Phones that 'see through skin', work as microscopes - and tell you if you have bad breath

  • Pressing finger against camera 'turns it into scanner'
  • Magnifying 'ball lens' turns iPhone into microscope
  • Japanese phone scans for radiation - and bad breath

Thermometer,  stethoscope... smartphone? Research from Worcester Polytechnic Institute shows that smartphones could replace anything from heart monitors to microscopes.

Researchers proved that simply pressing a patient's finger against a Motorola Android smartphone's camera, they could harvest data as accurately as the huge and expensive monitors used in hospitals.

Other researchers showed off using iPhone as a microscope - and an app that breathalyses you to 'tell' you if you are hungry enough for a snack.

Motorola Android phones were used to capture 'medical-grade' scans by simply by pressing a patient's finger up against the phone's camera and letting it 'see' the blood beneath

Motorola Android phones were used to capture 'medical-grade' scans by simply by pressing a patient's finger up against the phone's camera and letting it 'see' the blood beneath

The WPI researchers found that the smartphone's camera could capture not only heart rate, but also rhythm, respiration and blood oxygen level - as accurately as clinical-grade monitors - simply by capturing video of blood pulsing in patients fingers.

Another group of researchers found that simply taping a 'ball lens' over an iPhone's camera could make it work as a medical microscope - the tiny ground-glass sphere magnifies images so much that you can see individual blood cells.

The 'hack' isn't as accurate as traditional microscopes - but could be useful for doctors on the move.

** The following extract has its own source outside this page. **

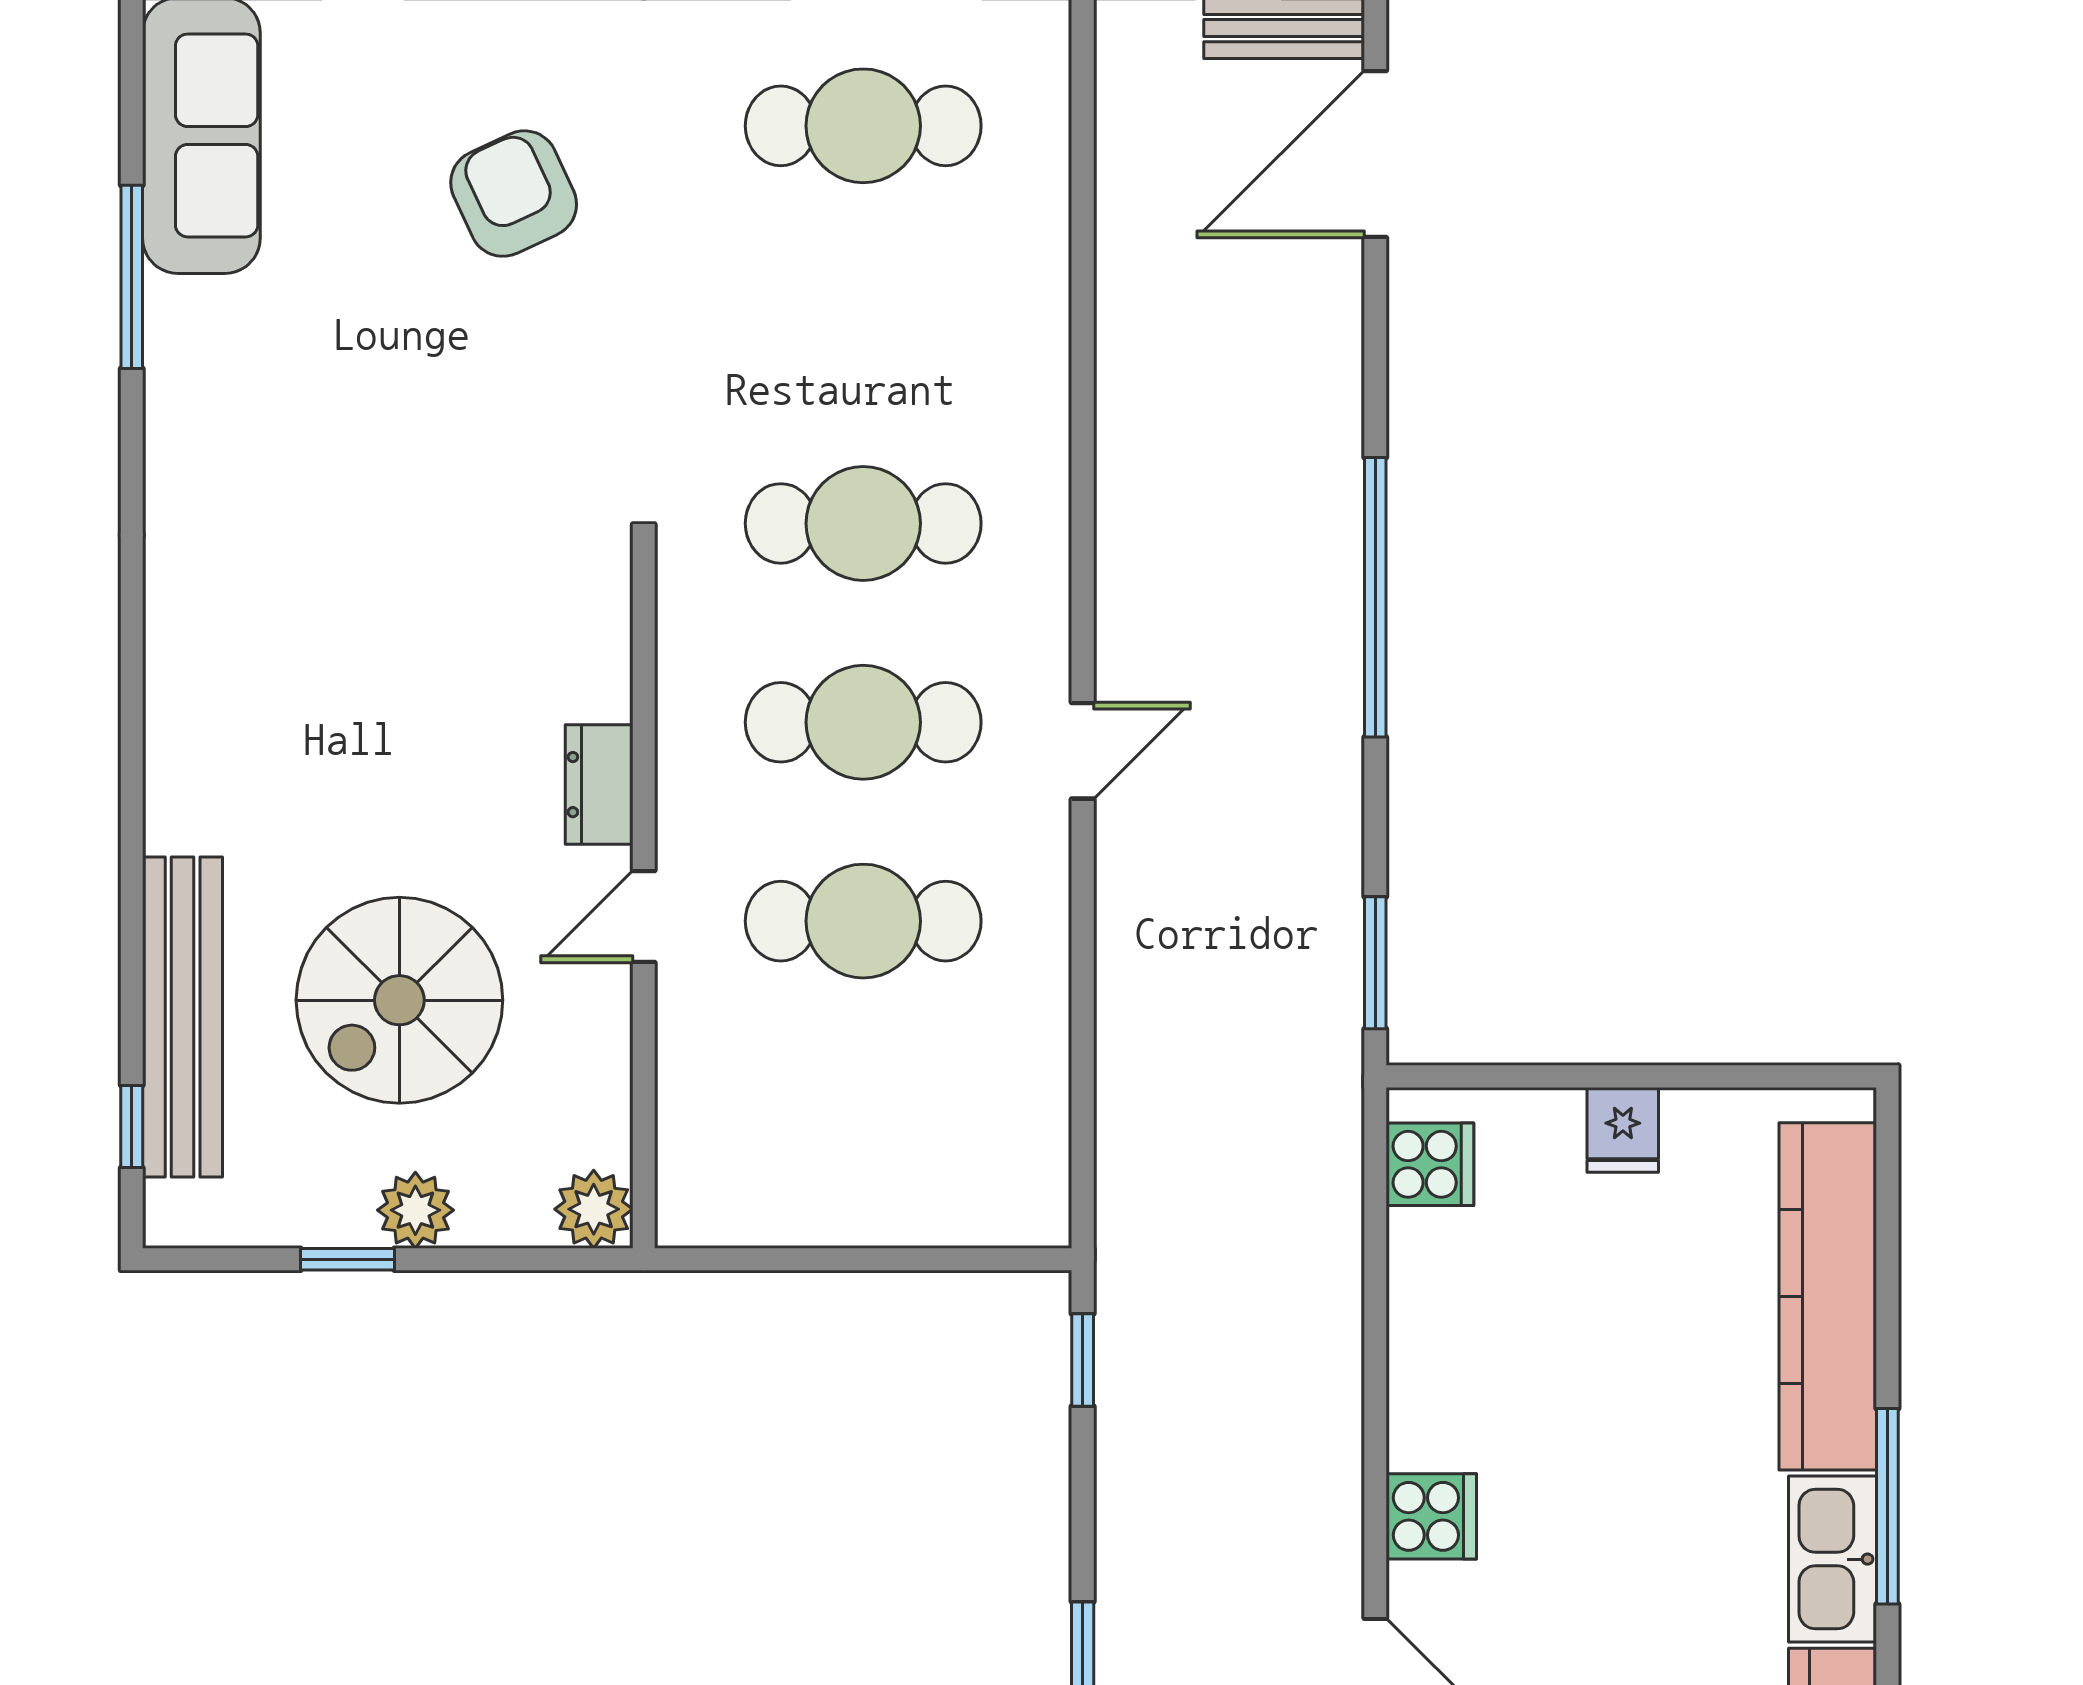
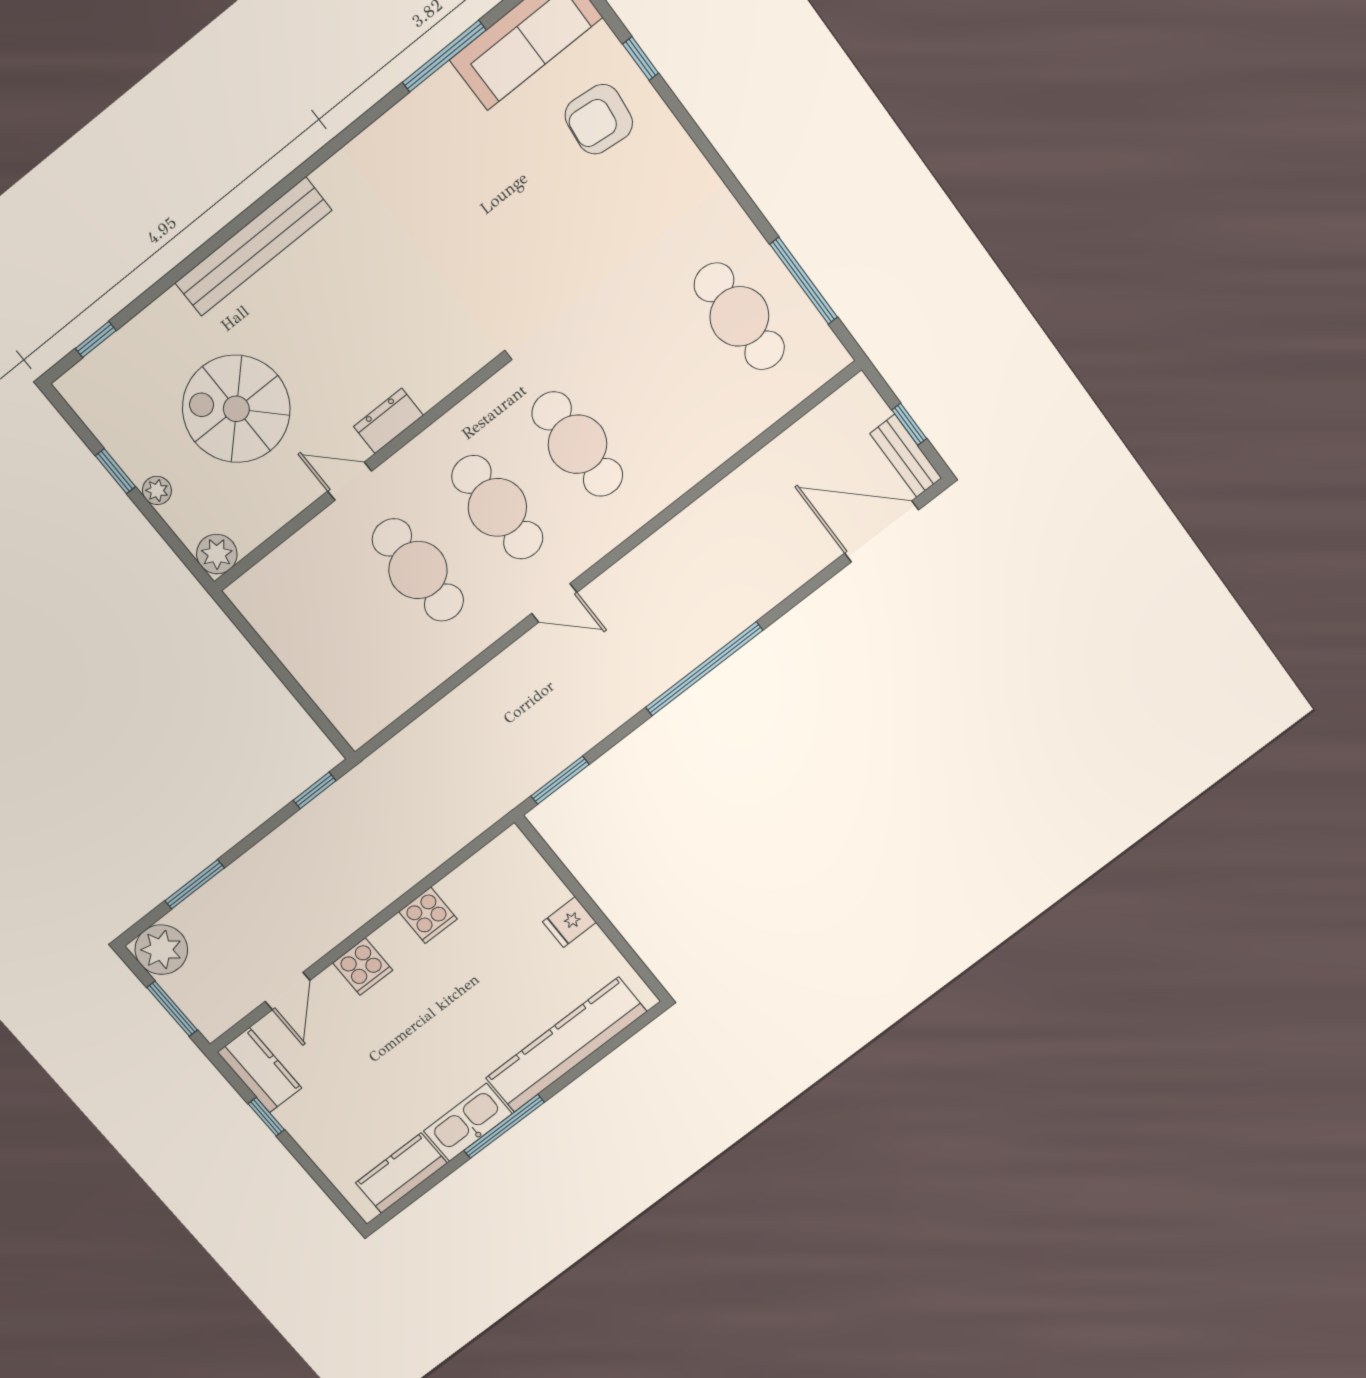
armchair: (514, 194) -> (599, 119), moved, turned -149
bench: (183, 1017) -> (253, 247), moved
cooker: (1430, 1164) -> (428, 915), moved
plant: (415, 1210) -> (157, 490), width x0.73, depth x0.73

Professor Chon's team found that simply taking video of a patient's finger with a smartphone camera allowed them to make heart rate measurements as accurately as expensive clinical equipment

Professor Chon's team found that simply taking video of a patient's finger with a smartphone camera allowed them to make heart rate measurements as accurately as expensive clinical equipment

 


Apps such as the Heartwise Blood Pressure Tracker require info from external monitors - the new research 'proves' that smartphones themselves could work as the monitors

Apps such as the Heartwise Blood Pressure Tracker require info from external monitors - the new research 'proves' that smartphones themselves could work as the monitors

BETTER SAFE THAN SORRY: JAPAN'S SAFETY-PHONE

At this week's CEATEC show in Japan,telecoms company NTT Docomo unveiled a Toshiba Regza smartphone that had different 'jackets' with sensors that can tell you whether you are 'hungry enough' for your next meal - by measuring levels of acetone in the body.

The phone's screen offers advice such as 'You are 50 per cent hungry. Refrain from snacking.'

Different jackets offer a radiation monitor, and a monitor that 'breathalyses' you for the odour-causing chemicals found in bad breath.

The phone might be too out-there even for Japan, though - NTT Docomo refused to confirm a release date for it.

The WPI researchers, though, were confident that their heart-monitor app was as accurate as normal medical monitors - they tested it 'against' normal monitors and compared the results.

The authors hope that patients could simply be given a mobile to self-monitor, then set loose.

They say the research proves that the app could work on many different models of smartphone.

'This gives a patient the ability to carry an accurate physiological monitor anywhere, without additional hardware beyond what's already included in many consumer mobile phones,' the authors write.

 

As the camera's light penetrates the skin, it reflects off of pulsing blood in the finger.

The application is able to correlate subtle shifts in the color of the reflected light with changes in the patient's vital signs.

Professor Ki Chon, who is an expert on signal processing, has previously developed algorithms that monitor a range of vital signs using traditional clinical devices like a Holter heart monitor. In the new study,
Chon found that the smartphone camera was jsut as accurate.

He is now working on an iPad version.

'Imagine a technician in a nursing home who is able to go into a patient's room, place the patient's finger on the camera of a tablet, and in that one step capture all their vital signs,' Chon said.

Details of the new technology are reported in the journal IEEE Transactions on Biomedical Engineering.